Here are two news bits on Alastair Reynolds gleaned from the November 2006 issue of Locus magazine. (Does it surprise anyone that I’m behind on my Locus reading when I’ve got the evil forces of the U.S. Post Office working to undermine my reading schedule? Don’t get me started…) Being a huge fan of Reynoldswork, I’m keen to share.

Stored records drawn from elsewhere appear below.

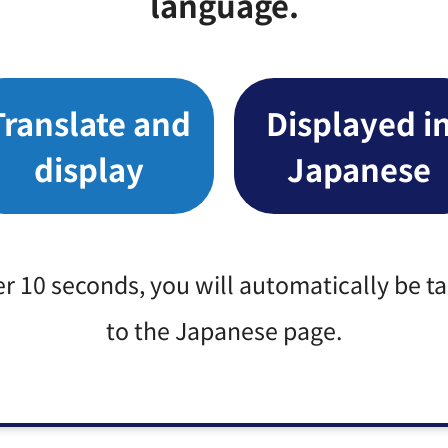
language.
第2回学校公開・学校説明会・入学説明会日程（PDF：83
Translate and
Displayed i
第2回学校公開・学校説明会・入学説明会日程（PDF：66
display
Japanese
er 10 seconds, you will automatically be t
区域
to the Japanese page.
区域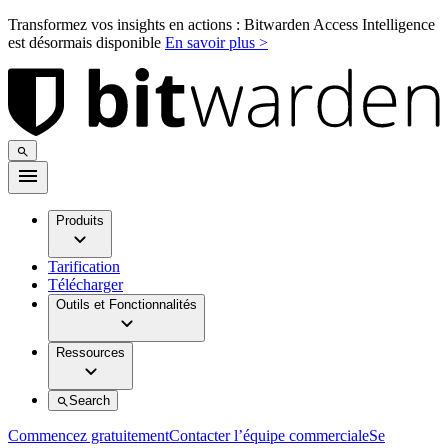
Transformez vos insights en actions : Bitwarden Access Intelligence
est désormais disponible
En savoir plus >
Produits
Tarification
Télécharger
Outils et Fonctionnalités
Ressources
Search
Commencez gratuitement
Contacter l’équipe commerciale
Se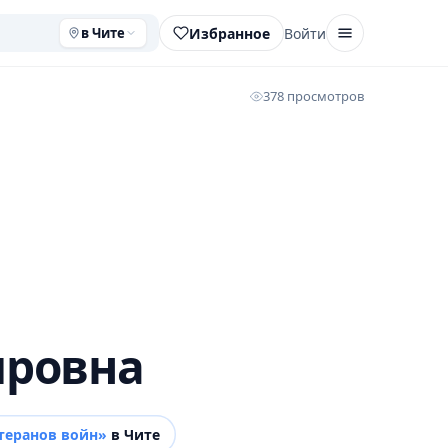
Избранное
Войти
в Чите
378 просмотров
ировна
теранов войн»
в Чите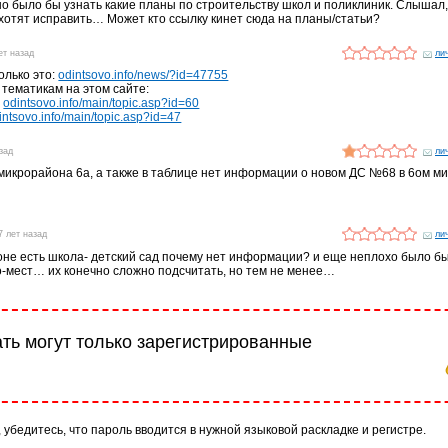
о было бы узнать какие планы по строительству школ и поликлиник. Слышал,
 хотят исправить… Может кто ссылку кинет сюда на планы/статьи?
ет назад
ли
олько это:
odintsovo.info/news/?id=47755
 тематикам на этом сайте:
:
odintsovo.info/main/topic.asp?id=60
intsovo.info/main/topic.asp?id=47
азад
ли
 микрорайона 6а, а также в таблице нет информации о новом ДС №68 в 6ом м
7 лет назад
ли
оне есть школа- детский сад почему нет информации? и еще неплохо было б
-мест… их конечно сложно подсчитать, но тем не менее…
ть могут только зарегистрированные
 убедитесь, что пароль вводится в нужной языковой раскладке и регистре.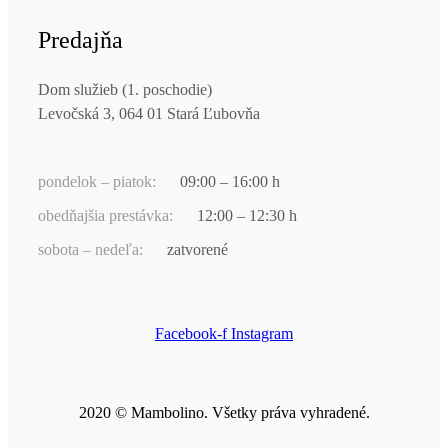
Predajňa
Dom služieb (1. poschodie)
Levočská 3, 064 01 Stará Ľubovňa
pondelok – piatok:
09:00 – 16:00 h
obedňajšia prestávka:
12:00 – 12:30 h
sobota – nedeľa:
zatvorené
Facebook-f
Instagram
2020 © Mambolino. Všetky práva vyhradené.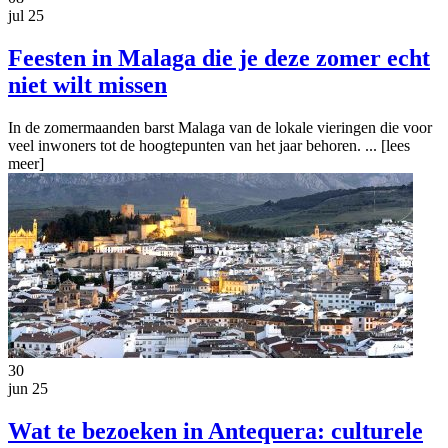
jul 25
Feesten in Malaga die je deze zomer echt
niet wilt missen
In de zomermaanden barst Malaga van de lokale vieringen die voor
veel inwoners tot de hoogtepunten van het jaar behoren. ...
[lees
meer]
30
jun 25
Wat te bezoeken in Antequera: culturele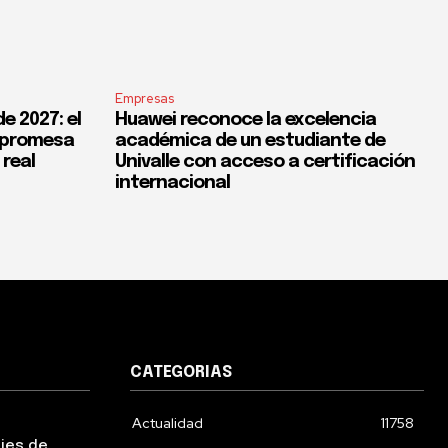
Empresas
e 2027: el
Huawei reconoce la excelencia
a promesa
académica de un estudiante de
 real
Univalle con acceso a certificación
internacional
CATEGORIAS
Actualidad
11758
ejes de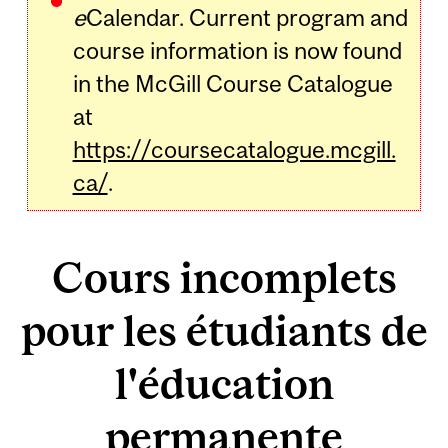
e
Calendar. Current program and
course information is now found
in the McGill Course Catalogue
at
https://coursecatalogue.mcgill.
ca/
.
Cours incomplets
pour les étudiants de
l'éducation
permanente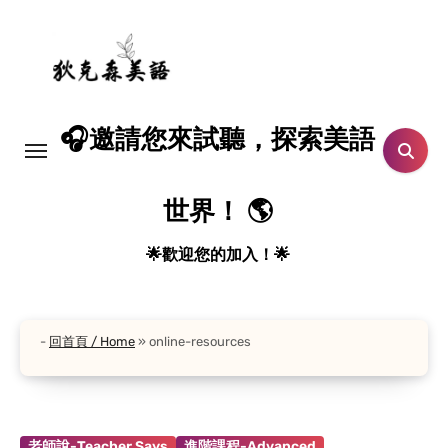
Skip
to
content
🎧邀請您來試聽，探索美語
世界！ 🌎
🌟歡迎您的加入！🌟
-
回首頁 / Home
»
online-resources
老師說-Teacher Says
進階課程-Advanced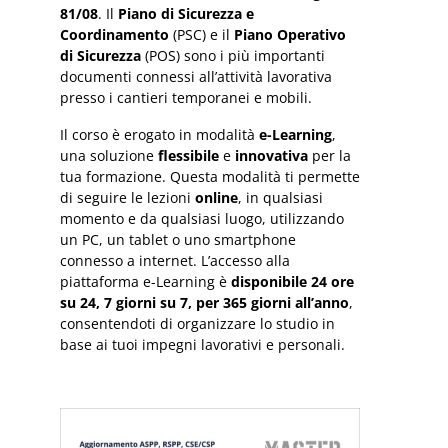
81/08
. Il
Piano di Sicurezza e
Coordinamento
(PSC) e il
Piano Operativo
di Sicurezza
(POS) sono i più importanti
documenti connessi all’attività lavorativa
presso i cantieri temporanei e mobili.
Il corso è erogato in modalità
e-Learning
,
una soluzione
flessibile
e
innovativa
per la
tua formazione. Questa modalità ti permette
di seguire le lezioni
online
, in qualsiasi
momento e da qualsiasi luogo, utilizzando
un PC, un tablet o uno smartphone
connesso a internet. L’accesso alla
piattaforma e-Learning è
disponibile 24 ore
su 24, 7 giorni su 7, per 365 giorni all’anno
,
consentendoti di organizzare lo studio in
base ai tuoi impegni lavorativi e personali.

First up is a page-and-a-half reprint of the afterword that is part of his collection Galactic North, which collects all of his Revelation Space short fiction expect for “Diamond Dogs” and “Turquoise Days” (both reviewed here) because those two stories are published together in a separate book. The Galactic North afterword talks about, appropriately enough, future histories. Reynolds goes on at glorious length about his own future history. On writing such future histories, he says:

Future histories are often dismissed as exercises in laziness: why invent a new background when you can reuse one from another story. I don’t quite agree. For my money, it’s generally more difficult to write a second story in a pre-existing universe than to make a new one up from scratch. You have to work within ground rules already laid down, which places severe limits on narrative freedom.

By the time you’re on the eighth or ninth story in a sequence, the narrative airspace can be getting awfully crowded.

Reynolds also names writers who have influenced him, like Larry Niven (for his Known Space stories), Stephen Baxter (Xeelee sequence) and Gregory Benford (Galactic Center). Citing the influence of Bruce Sterling, Reynolds goes on to say:

…I owe an equally obvious debt to Bruce Sterling, whose Shaper/Mechanist sequence blew my mind on several levels. Sterling’s future history, even though it consists of only a single novel and a handful of stories, still feels utterly plausible to me twenty years after I first encountered it. Part of me wishes Sterling would write more Shaper/Mechanist stories; another part of me admires him precisely for not doing so. Read Schismatrix if you haven’t already done so: it will melt your face.

A nice endorsement indeed! I recently had the pleasure of reading a Shaper/Mechanist story (review soon!) and can easily believe Reynolds’ claims to its coolness.

The second tidbit gleaned from Locus – there’s a lot of gleaning when reading Locus – is from the personal future of Alastair Reynolds himself: he has recently completed writing The Prefect, a standalone thriller set in the Revelation Space universe. Sweet!

About John DeNardo (13012 Articles)
John DeNardo is the Managing Editor at SF Signal and a columnist at Kirkus Reviews. He also likes bagels. So there.

5 Comments on Alastair Reynolds and Future History

  1. The Sterling stories are a lot of fun. There’s a relatively recent collection from Ace.

    A new Revelation Space book? Good news, but the more important news is when will we poor colonials get it? At least the Galactic North collection will be published in the US next month, huzzah!

  2. Schismatrix was brilliant. There was not much by way of plot or character, but the scenery, the ideas behind the superfuturistic future, flew up like sparks from an anvil, hot and bright.

  3. Amazon now lists Galactic North as coming in June. WTF? Hopefully that is a posting error and it is coming in January.

    🙁

  4. Vukes writer x neo zero future // January 2, 2008 at 11:40 pm //

    Who loves revelation Space

  5. Who loves Revalation Space? Me, for one. Great series. Great author.